I'm not entirely sure which machine generates that coverage output,
but the problem with it is that it's just one machine. We do have at
least one buildfarm member which runs with force_parallel_mode =
regress. See http://buildfarm.postgresql.org/cgi-bin/show_history.pl?nm=mandrill&br=HEAD
If the coverage was run from that machine then you'd see something
higher than 0% on parallel.c.
It would be nice to improve this a bit and have the planner generate a
handful of parallel plans even without force_parallel_mode = regress.
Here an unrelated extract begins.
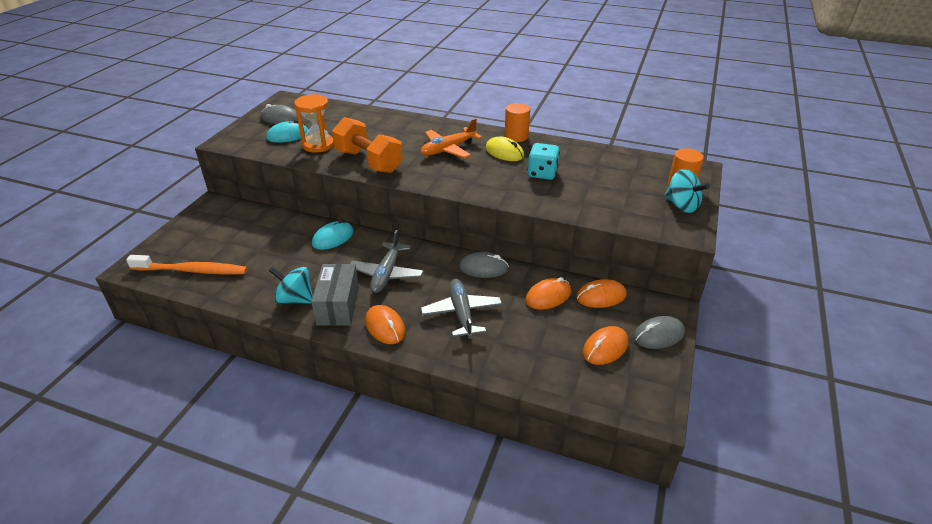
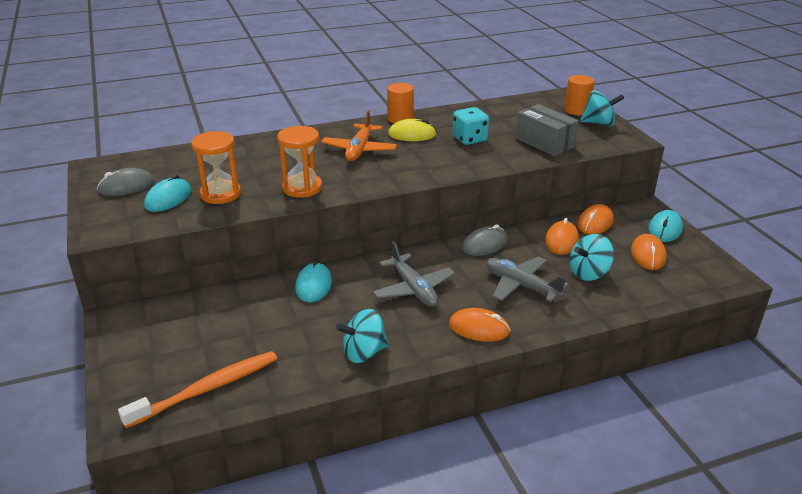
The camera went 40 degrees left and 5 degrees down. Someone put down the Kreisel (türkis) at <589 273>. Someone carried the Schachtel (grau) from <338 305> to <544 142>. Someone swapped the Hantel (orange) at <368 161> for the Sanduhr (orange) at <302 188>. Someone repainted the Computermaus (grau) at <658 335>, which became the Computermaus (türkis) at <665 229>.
I do believe we can now do this without having to create large tables
in the regression tests if we set parallel_setup_cost to something
low, perhaps 0 and set the table's parallel_degree to something higher
than 1. The problem with that is knowing what should actually be
tested. It seems like pretty much any plan which can generate a
parallel query is a good candidate for writing a test for, which makes
the choices for which tests to write quite hard. It makes you realise
why Robert when down the force_parallel_mode = regress path instead.